Mais uma vez é procedente a objeção de Gargallo (2011, p. 35): se a Lei segue sendo devedora das mulheres como seres complementários, não pode considera-las responsáveis na mesma magnitude que os homens, entendidos como seres definidores da cidadania. Se segue considerando que as mulheres são portadoras de um corpo natural à disposição do homem e do Estado, esperará que procriem e não que se comportem como cidadãs capazes de aportar o conjunto da sociedade, seus valores com respeito à vida e a saúde, de cuidado da natureza e do maio ambiente, do gosto pelo diálogo e pelas artes.
Trata-se de um aparato jurídico e político sutil e danoso na medida em que os mesmos homens exercem sua supremacia sobre os corpos das mulheres de geração em geração, para detê-las no papel de gênero que lhes foi atribuído pela sociedade e impor um comportamento de submissão e obediência que satisfaça seus interesses, e através delas, para controlar toda a hierarquia de cidadãos que não alcançam a igualdade e a liberdade próprias da cidadania.

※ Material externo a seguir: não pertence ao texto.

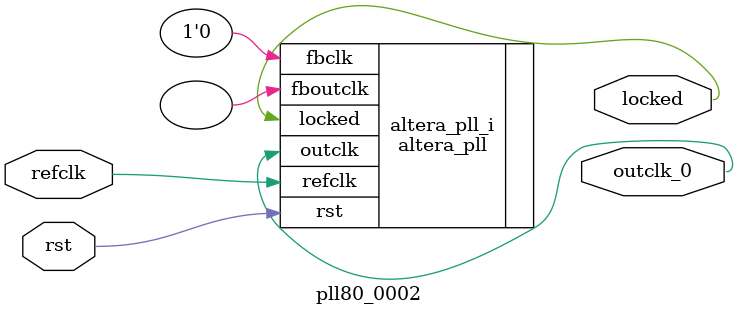
<source format=v>
`timescale 1ns/10ps
module  pll80_0002(

	// interface 'refclk'
	input wire refclk,

	// interface 'reset'
	input wire rst,

	// interface 'outclk0'
	output wire outclk_0,

	// interface 'locked'
	output wire locked
);

	altera_pll #(
		.fractional_vco_multiplier("false"),
		.reference_clock_frequency("50.0 MHz"),
		.operation_mode("direct"),
		.number_of_clocks(1),
		.output_clock_frequency0("80.000000 MHz"),
		.phase_shift0("0 ps"),
		.duty_cycle0(50),
		.output_clock_frequency1("0 MHz"),
		.phase_shift1("0 ps"),
		.duty_cycle1(50),
		.output_clock_frequency2("0 MHz"),
		.phase_shift2("0 ps"),
		.duty_cycle2(50),
		.output_clock_frequency3("0 MHz"),
		.phase_shift3("0 ps"),
		.duty_cycle3(50),
		.output_clock_frequency4("0 MHz"),
		.phase_shift4("0 ps"),
		.duty_cycle4(50),
		.output_clock_frequency5("0 MHz"),
		.phase_shift5("0 ps"),
		.duty_cycle5(50),
		.output_clock_frequency6("0 MHz"),
		.phase_shift6("0 ps"),
		.duty_cycle6(50),
		.output_clock_frequency7("0 MHz"),
		.phase_shift7("0 ps"),
		.duty_cycle7(50),
		.output_clock_frequency8("0 MHz"),
		.phase_shift8("0 ps"),
		.duty_cycle8(50),
		.output_clock_frequency9("0 MHz"),
		.phase_shift9("0 ps"),
		.duty_cycle9(50),
		.output_clock_frequency10("0 MHz"),
		.phase_shift10("0 ps"),
		.duty_cycle10(50),
		.output_clock_frequency11("0 MHz"),
		.phase_shift11("0 ps"),
		.duty_cycle11(50),
		.output_clock_frequency12("0 MHz"),
		.phase_shift12("0 ps"),
		.duty_cycle12(50),
		.output_clock_frequency13("0 MHz"),
		.phase_shift13("0 ps"),
		.duty_cycle13(50),
		.output_clock_frequency14("0 MHz"),
		.phase_shift14("0 ps"),
		.duty_cycle14(50),
		.output_clock_frequency15("0 MHz"),
		.phase_shift15("0 ps"),
		.duty_cycle15(50),
		.output_clock_frequency16("0 MHz"),
		.phase_shift16("0 ps"),
		.duty_cycle16(50),
		.output_clock_frequency17("0 MHz"),
		.phase_shift17("0 ps"),
		.duty_cycle17(50),
		.pll_type("General"),
		.pll_subtype("General")
	) altera_pll_i (
		.rst	(rst),
		.outclk	({outclk_0}),
		.locked	(locked),
		.fboutclk	( ),
		.fbclk	(1'b0),
		.refclk	(refclk)
	);
endmodule


</source>
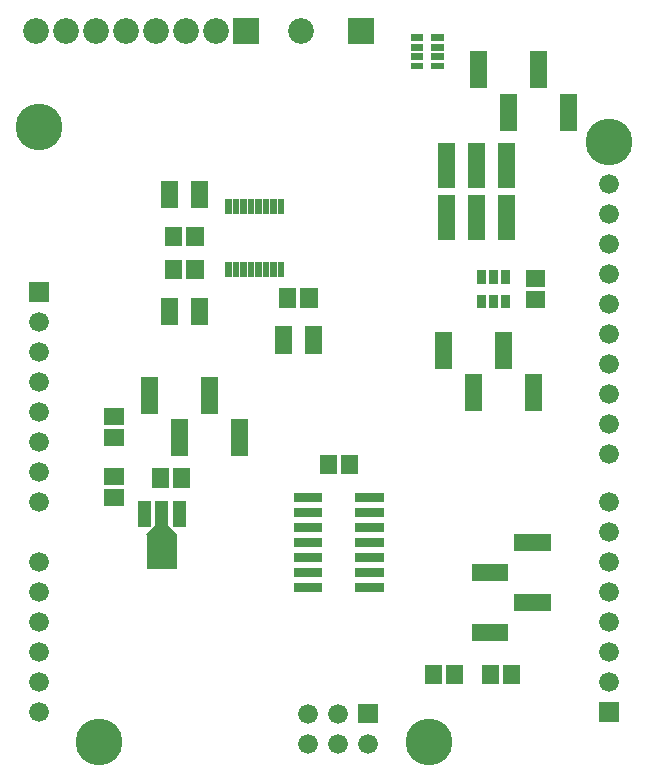
<source format=gbr>
G04 start of page 6 for group -4063 idx -4063 *
G04 Title: (unknown), componentmask *
G04 Creator: pcb 20140316 *
G04 CreationDate: Thu 27 Apr 2017 04:43:42 AM GMT UTC *
G04 For: railfan *
G04 Format: Gerber/RS-274X *
G04 PCB-Dimensions (mil): 2100.00 2700.00 *
G04 PCB-Coordinate-Origin: lower left *
%MOIN*%
%FSLAX25Y25*%
%LNTOPMASK*%
%ADD63R,0.0300X0.0300*%
%ADD62R,0.0225X0.0225*%
%ADD61R,0.0550X0.0550*%
%ADD60R,0.1005X0.1005*%
%ADD59R,0.0438X0.0438*%
%ADD58R,0.0572X0.0572*%
%ADD57R,0.0227X0.0227*%
%ADD56R,0.0560X0.0560*%
%ADD55C,0.0860*%
%ADD54C,0.1560*%
%ADD53C,0.0660*%
%ADD52C,0.0001*%
G54D52*G36*
X196700Y23300D02*Y16700D01*
X203300D01*
Y23300D01*
X196700D01*
G37*
G54D53*X200000Y30000D03*
Y40000D03*
Y50000D03*
Y60000D03*
Y70000D03*
G54D54*X140000Y10000D03*
G54D53*X119803Y9449D03*
X109803D03*
X99803D03*
G54D52*G36*
X116503Y22749D02*Y16149D01*
X123103D01*
Y22749D01*
X116503D01*
G37*
G54D53*X109803Y19449D03*
X99803D03*
X10000Y130000D03*
Y120000D03*
Y110000D03*
Y100000D03*
Y90000D03*
Y70000D03*
Y60000D03*
Y50000D03*
Y40000D03*
Y30000D03*
Y20000D03*
G54D54*X30000Y10000D03*
G54D53*X200000Y80000D03*
Y90000D03*
Y106000D03*
Y116000D03*
Y126000D03*
Y136000D03*
Y146000D03*
Y156000D03*
Y166000D03*
Y176000D03*
Y186000D03*
Y196000D03*
G54D54*Y210000D03*
G54D52*G36*
X6700Y163300D02*Y156700D01*
X13300D01*
Y163300D01*
X6700D01*
G37*
G54D53*X10000Y150000D03*
Y140000D03*
G54D54*Y215000D03*
G54D55*X59000Y247000D03*
X49000D03*
X39000D03*
X29000D03*
X19000D03*
X9000D03*
G54D52*G36*
X113200Y251300D02*Y242700D01*
X121800D01*
Y251300D01*
X113200D01*
G37*
G36*
X74700D02*Y242700D01*
X83300D01*
Y251300D01*
X74700D01*
G37*
G54D55*X69000Y247000D03*
X97500D03*
G54D56*X156500Y237413D02*Y230760D01*
X186500Y223240D02*Y216587D01*
X176500Y237413D02*Y230760D01*
X166500Y223240D02*Y216587D01*
G54D57*X135217Y244724D02*X137087D01*
X135217Y241575D02*X137087D01*
X135217Y238425D02*X137087D01*
X135217Y235276D02*X137087D01*
X141913D02*X143783D01*
X141913Y238425D02*X143783D01*
X141913Y241575D02*X143783D01*
X141913Y244724D02*X143783D01*
G54D58*X57543Y98393D02*Y97607D01*
G54D59*X56906Y87984D02*Y83890D01*
G54D58*X50457Y98393D02*Y97607D01*
G54D59*X51000Y87984D02*Y76174D01*
G54D60*Y74440D02*Y72550D01*
G54D52*G36*
X52885Y82429D02*X56149Y79165D01*
X54305Y77321D01*
X51041Y80585D01*
X52885Y82429D01*
G37*
G36*
X45851Y79165D02*X49115Y82429D01*
X50959Y80585D01*
X47695Y77321D01*
X45851Y79165D01*
G37*
G54D59*X45094Y87984D02*Y83890D01*
G54D58*X34607Y98543D02*X35393D01*
X34607Y91457D02*X35393D01*
X34607Y111414D02*X35393D01*
X34607Y118500D02*X35393D01*
G54D56*X47000Y128913D02*Y122260D01*
X57000Y114740D02*Y108087D01*
X77000Y114740D02*Y108087D01*
G54D58*X62043Y178893D02*Y178107D01*
X54957Y178893D02*Y178107D01*
G54D61*X63500Y194300D02*Y190700D01*
X53500Y194300D02*Y190700D01*
G54D58*X62043Y167893D02*Y167107D01*
X54957Y167893D02*Y167107D01*
G54D61*X53500Y155300D02*Y151700D01*
G54D62*X78250Y189925D02*Y187075D01*
X75750Y189925D02*Y187075D01*
X73250Y189925D02*Y187075D01*
X78250Y189000D02*Y188000D01*
X75750Y189000D02*Y188000D01*
X73250Y189000D02*Y188000D01*
X85750Y189925D02*Y187075D01*
X83250Y189925D02*Y187075D01*
X80750Y189925D02*Y187075D01*
X85750Y189000D02*Y188000D01*
X83250Y189000D02*Y188000D01*
X80750Y189000D02*Y188000D01*
X73250Y168000D02*Y167000D01*
X75750Y168000D02*Y167000D01*
X78250Y168000D02*Y167000D01*
X80750Y168000D02*Y167000D01*
X83250Y168000D02*Y167000D01*
X85750Y168000D02*Y167000D01*
G54D61*X63500Y155300D02*Y151700D01*
G54D62*X90750Y189925D02*Y187075D01*
Y189000D02*Y188000D01*
X88250Y189925D02*Y187075D01*
Y189000D02*Y188000D01*
X73250Y168925D02*Y166075D01*
X75750Y168925D02*Y166075D01*
X78250Y168925D02*Y166075D01*
X80750Y168925D02*Y166075D01*
X83250Y168925D02*Y166075D01*
X85750Y168925D02*Y166075D01*
X88250Y168925D02*Y166075D01*
Y168000D02*Y167000D01*
X90750Y168925D02*Y166075D01*
Y168000D02*Y167000D01*
G54D56*X67000Y128913D02*Y122260D01*
G54D63*X96500Y91500D02*X103000D01*
X96500Y86500D02*X103000D01*
X96500Y81500D02*X103000D01*
X96500Y76500D02*X103000D01*
X96500Y71500D02*X103000D01*
X117000D02*X123500D01*
X117000Y76500D02*X123500D01*
X117000Y81500D02*X123500D01*
X117000Y86500D02*X123500D01*
X117000Y91500D02*X123500D01*
G54D58*X113543Y102893D02*Y102107D01*
X106457Y102893D02*Y102107D01*
G54D56*X175000Y129740D02*Y123087D01*
X165000Y143913D02*Y137260D01*
X155000Y129740D02*Y123087D01*
G54D58*X175107Y164543D02*X175893D01*
G54D56*X171260Y56500D02*X177913D01*
X171260Y76500D02*X177913D01*
G54D58*X160457Y32893D02*Y32107D01*
X167543Y32893D02*Y32107D01*
X141457Y32893D02*Y32107D01*
X148543Y32893D02*Y32107D01*
G54D61*X101500Y145800D02*Y142200D01*
X91500Y145800D02*Y142200D01*
G54D58*X100043Y158393D02*Y157607D01*
X92957Y158393D02*Y157607D01*
G54D56*X157087Y46500D02*X163740D01*
X157087Y66500D02*X163740D01*
G54D63*X96500D02*X103000D01*
X96500Y61500D02*X103000D01*
X117000D02*X123500D01*
X117000Y66500D02*X123500D01*
G54D56*X145000Y143913D02*Y137260D01*
X146000Y189504D02*Y180016D01*
Y206984D02*Y197496D01*
G54D63*X165500Y165800D02*Y164200D01*
X161600Y165800D02*Y164200D01*
X157700Y165800D02*Y164200D01*
Y157600D02*Y156000D01*
X161600Y157600D02*Y156000D01*
X165500Y157600D02*Y156000D01*
G54D58*X175107Y157457D02*X175893D01*
G54D56*X156000Y189504D02*Y180016D01*
X166000Y189504D02*Y180016D01*
Y206984D02*Y197496D01*
X156000Y206984D02*Y197496D01*
M02*

</source>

Homens, tirem as suas mãos violentas de nossos corpos!
Tirem seus rosários de nossos ovários!
Do nosso corpo nós, mulheres, entendemos, decidimos e resolvemos!
PelaVidadasMulheres #VivaseLivresNosQueremos
Referências:
FACIO, Alda. “Derecho a una vida libre de violencia de género. Derechos
reproductivos y la responsabilidad estatal”. Ponencia presentada el 5 de marzo en San José da Costa Rica. Costa Rica, 2009.
GARGALLO, Francesca. La justicia, las demandas de ciudadanía y las frustraciones ante los derechos humanos de las mujeres. In: ¿Y usted cree tener derechos? Acceso de las mujeres mexicanas a la justicia. Programa Universitario de Estudios de Género, UNAM, México, 2011, p. 25-40.
Teresa Kleba Lisboa é Coordenadora do Instituto de Estudos de Gênero (IEG/UFSC) e Professora Titular Aposentada, atuando no Programa de Pós Graduação Interdisciplinar em Ciências Humanas (PPGICH/UFSC).